We were stunned. It was all we could do not to jump up for joy. “That suits us perfectly,” we said, as calmly as possible.
The bill arrived. He wanted us to be his guests. We refused and insisted that we should be paying. “Well, then,” Trudeau said, “let’s do what I do with my pals. We will share the bill.” “That’s fine,” we said. “But that means that we pay two-thirds.” “No,” Trudeau said, speaking to Max. “We share fifty-fifty. I take half of Monique.” And so it happened. Until his death, he took half of Monique.
When we got back home, we were jubilant. We began working out our program and our timetable for the research that we were undertaking — until April.
Anne-Marie Bourdouxhe, the daughter of Trudeau’s long-time associate Gérard Pelletier, resigned as the publisher of the periodical Cité libre. Though we sat on the editorial board, we expressed not the slightest interest in replacing her, and for a simple reason. We had absolutely no experience in actually publishing a magazine. And besides, we had set out on a project that was much closer to our hearts. Weeks went by. For a variety of reasons, the board of directors was unable to agree on any of the available candidates. Beginning in March, the directors began courting us. They increased the pressure. With a referendum on the secession of Quebec just months away, they asked us how we could live with ourselves if we allowed the only French-language magazine that stood strongly against secession to die. We were unsettled. We did not know which way to turn.
After many sleepless nights, we met Trudeau in a Chinese restaurant one April evening to lay before him our dilemma: if we agreed to take on Cité libre, we must drop our projected biography. He was understanding, he shared our anxiety about the political situation in Quebec, and he came up with the suggestion that we agree to publish the magazine for a year, until the referendum was well behind us. And that was the decision that we conveyed, clearly spelled out, to the board of directors of Cité libre.
It happened, though, that no one had anticipated the extent of the trauma that the 1995 referendum would trigger, before as well as after the event, among those who voted Yes as well as among those who voted No. With no one in line to take over, we could not bring ourselves to abandon Cité libre. On the contrary, we became convinced that it must expand and be read from coast to coast, and in both official languages. That is what we carried out in 1998.

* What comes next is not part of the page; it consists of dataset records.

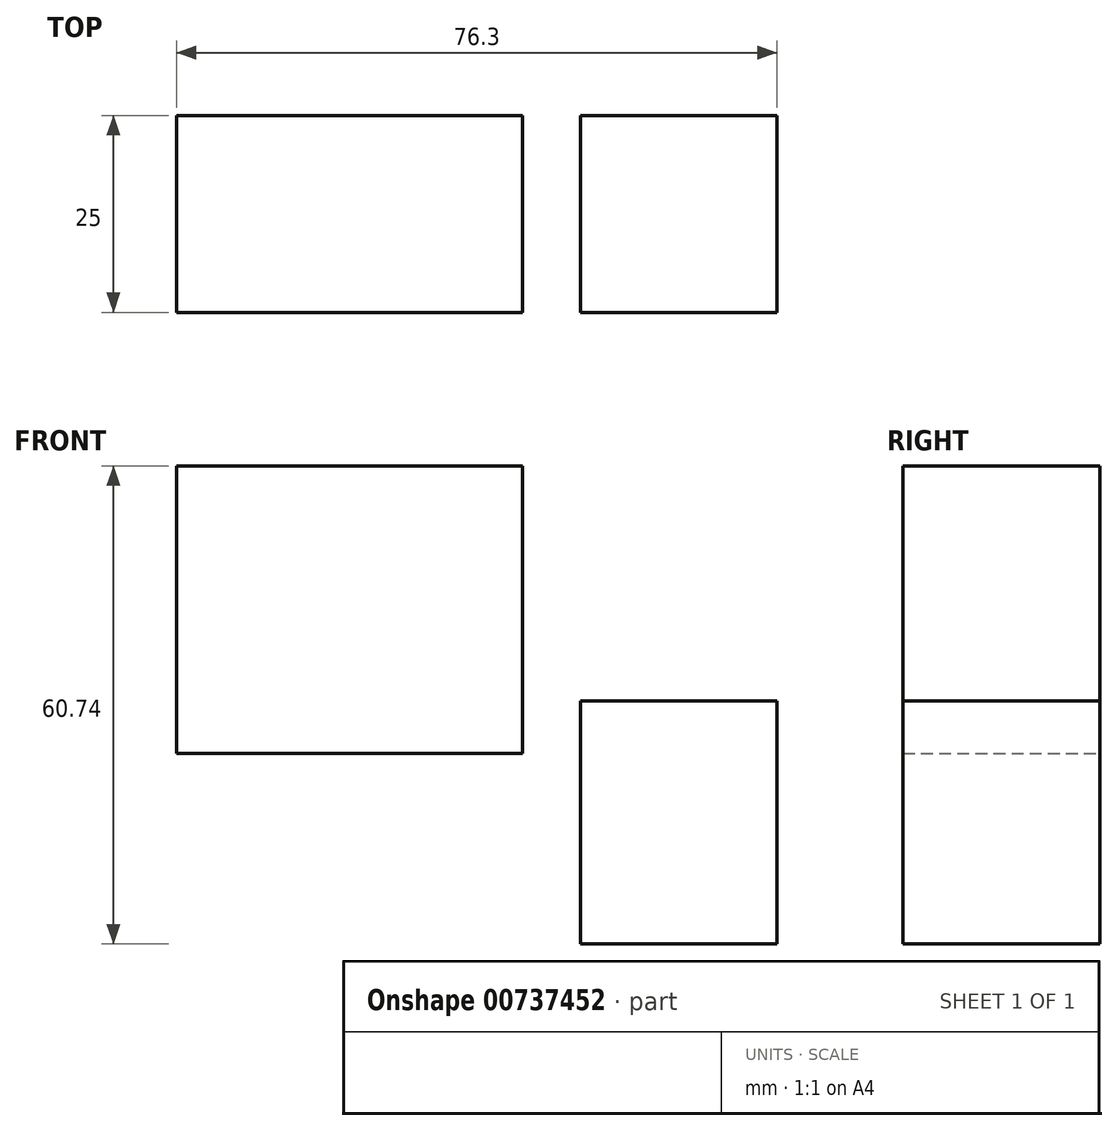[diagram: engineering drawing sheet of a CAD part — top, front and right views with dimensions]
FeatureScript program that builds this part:
annotation { "Feature Type Name" : "Feature", "Feature Type Description" : "" }
export const myFeature = defineFeature(function(context is Context, id is Id, definition is map)
    precondition{}
    {
        {
            var Q0;
            Q0=qCreatedBy(makeId("Front.planeOp"),FACE);
            var sketch = newSketch(context, id + "F0", { "sketchPlane" : qUnion([Q0])});
            skLineSegment(sketch, "E0.bottom", {"start": v(-63.83, 8.77) * mm, "end": v(-19.88, 8.77) * mm});
            skLineSegment(sketch, "E0.top", {"start": v(-63.83, 45.31) * mm, "end": v(-19.88, 45.31) * mm});
            skLineSegment(sketch, "E0.left", {"start": v(-63.83, 8.77) * mm, "end": v(-63.83, 45.31) * mm});
            skLineSegment(sketch, "E0.right", {"start": v(-19.88, 8.77) * mm, "end": v(-19.88, 45.31) * mm});
            skPoint(sketch, "E0.middle", {"position": v(-41.86, 27.04) * mm});
            skLineSegment(sketch, "E1.bottom", {"start": v(-12.47, -15.43) * mm, "end": v(12.47, -15.43) * mm});
            skLineSegment(sketch, "E1.top", {"start": v(-12.47, 15.43) * mm, "end": v(12.47, 15.43) * mm});
            skLineSegment(sketch, "E1.left", {"start": v(-12.47, -15.43) * mm, "end": v(-12.47, 15.43) * mm});
            skLineSegment(sketch, "E1.right", {"start": v(12.47, -15.43) * mm, "end": v(12.47, 15.43) * mm});
            skPoint(sketch, "E1.middle", {"position": v(0, 0) * mm});
            skSolve(sketch);
        }
        {
            var Q0;
            Q0=makeQuery(id+"F0.imprint","IMPRINT",FACE,{"disambiguationData":[TD([[makeQuery(id+"F0.imprint","IMPRINT",EDGE,{"derivedFrom":sQuery(id+"F0.wireOp",EDGE,"E0.bottom")}),1.0]])]});
            var Q1;
            Q1=makeQuery(id+"F0.imprint","IMPRINT",FACE,{"disambiguationData":[TD([[makeQuery(id+"F0.imprint","IMPRINT",EDGE,{"derivedFrom":sQuery(id+"F0.wireOp",EDGE,"E1.bottom")}),1.0]])]});
            extrude(context, id + "F1", {"entities" : qUnion([Q0, Q1]), "depth" : 25 * mm, "offsetDistance" : 25 * mm});
        }
    });
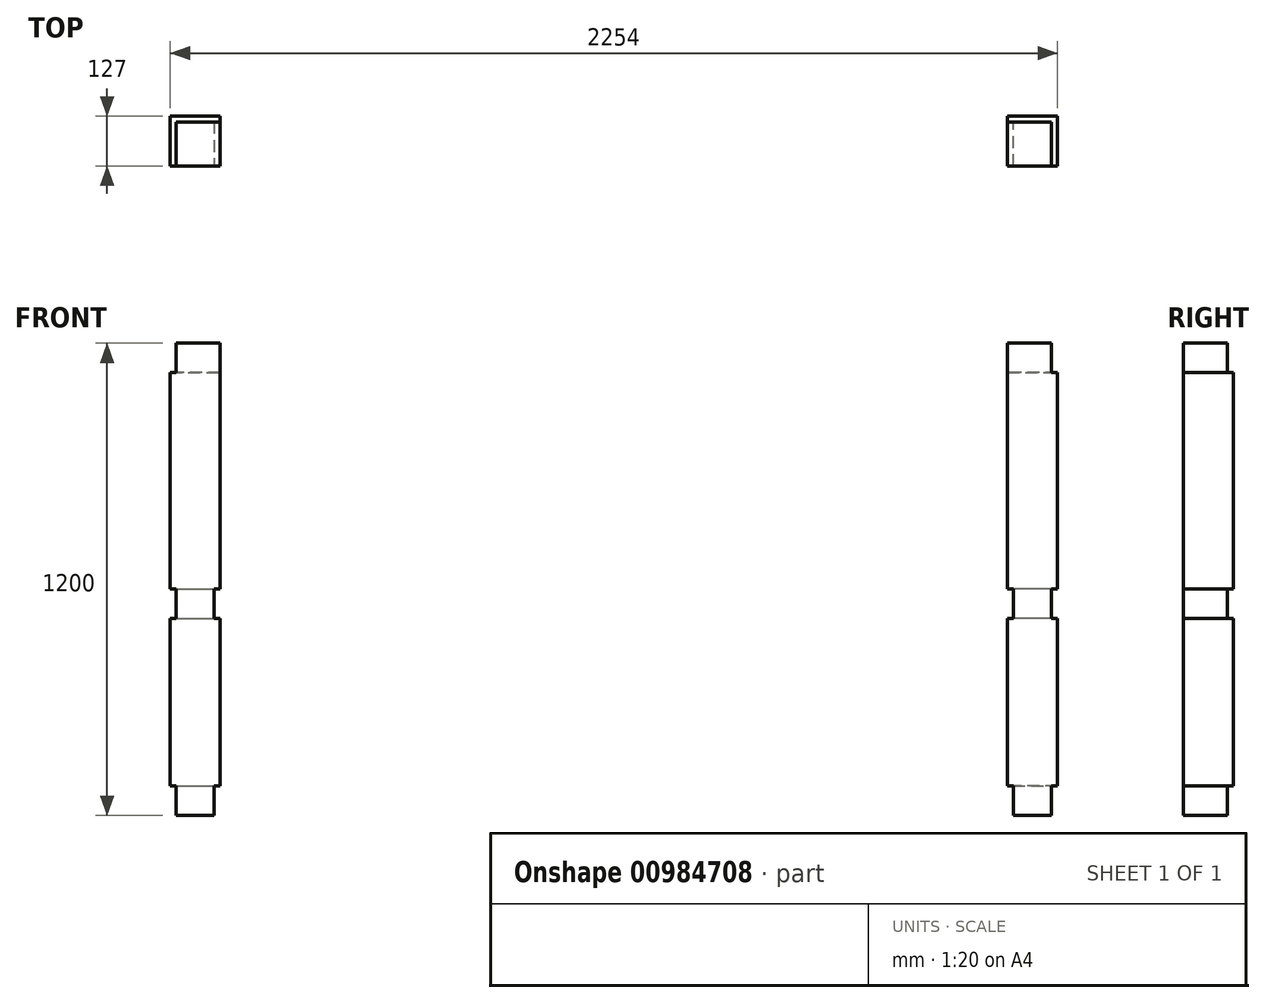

Meanwhile, our relationship with Trudeau had settled into a friendship. We spoke often on the phone, we used the familiar “tu” with each other, we met regularly until his death in 2000. During the five years that we published the review that he and Pelletier had founded, he gave us his unfailing moral support amid all the inevitable controversies. He listened sympathetically when, now and then, we expressed our dismay at being unable to work on his intellectual biography. And he would come back with the same answer: “What you are doing at Cité libre is very important. No one else can do it. As for the other project, there is no rush.” But there is a rush, we would counter. He would only laugh.
Time would tell that there was in fact a rush. Still, we do not regret our decision. But, since he left us, we have often wondered what this book would have been like if we had written it while he was alive. Would we have had access to the wealth of documents that have now been made available to us? And, if so, how would we have reacted to the discoveries that we have now come upon? Would we have had the courage to discuss them with him? And how would he have reacted? We cannot know for sure.